__Activity__.
Keep the pictures out of the copy and print all the entries below exactly.

****************

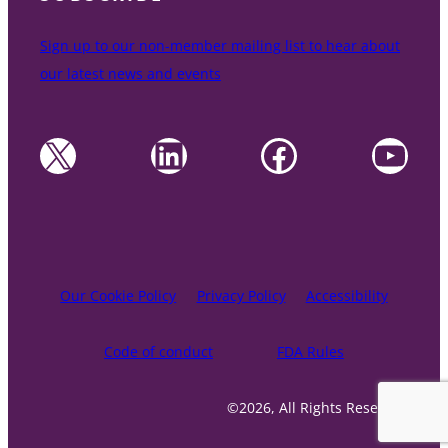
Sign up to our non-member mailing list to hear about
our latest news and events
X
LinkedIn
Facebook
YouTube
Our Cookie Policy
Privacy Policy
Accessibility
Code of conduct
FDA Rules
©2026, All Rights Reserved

****************

__Task solution__.
Sign up to our non-member mailing list to hear about
our latest news and events
X
LinkedIn
Facebook
YouTube
Our Cookie Policy
Privacy Policy
Accessibility
Code of conduct
FDA Rules
©2026, All Rights Reserved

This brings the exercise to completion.